* Begin Data for this task *

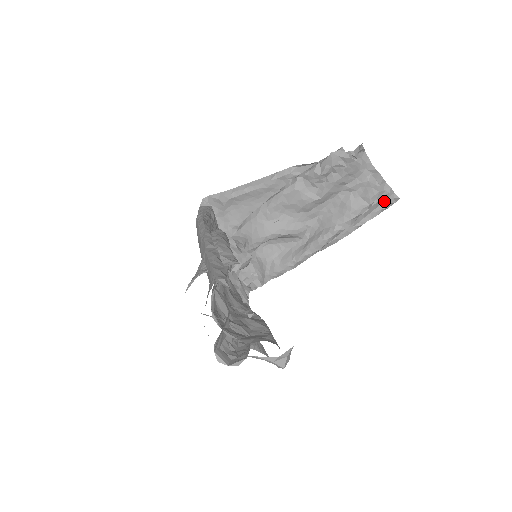
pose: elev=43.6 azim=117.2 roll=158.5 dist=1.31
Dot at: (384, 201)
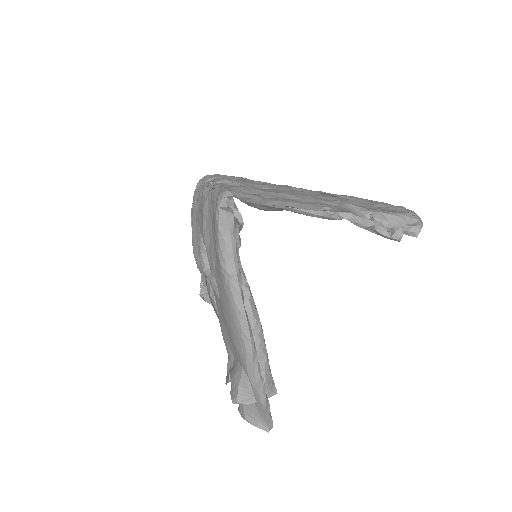
Dot at: occluded
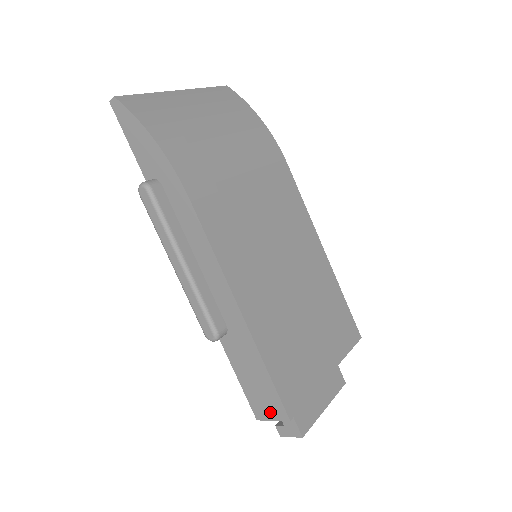
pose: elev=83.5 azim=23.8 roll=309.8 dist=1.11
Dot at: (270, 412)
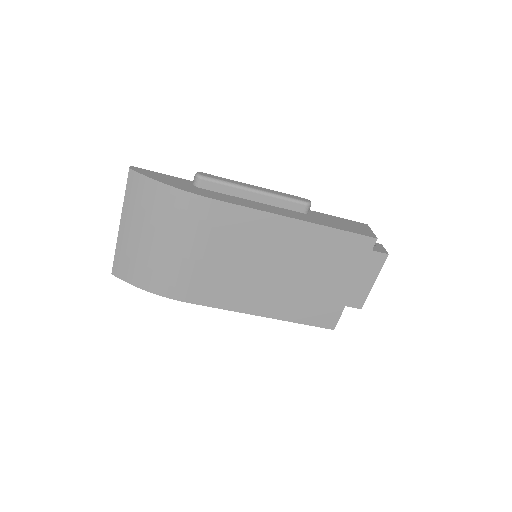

* End Data for this task *

• [Exercise] Render the records above as a Markdown table with the columns "Row" and "Entry", numbering each line and skipping blank lines. Leave the pictures out.

• [The answer]
| Row | Entry |
|---|---|
| 1 | pose: elev=43.6 azim=117.2 roll=158.5 dist=1.31 |
| 2 | Dot at: (384, 201) |
| 3 | Dot at: occluded |
| 4 | pose: elev=83.5 azim=23.8 roll=309.8 dist=1.11 |
| 5 | Dot at: (270, 412) |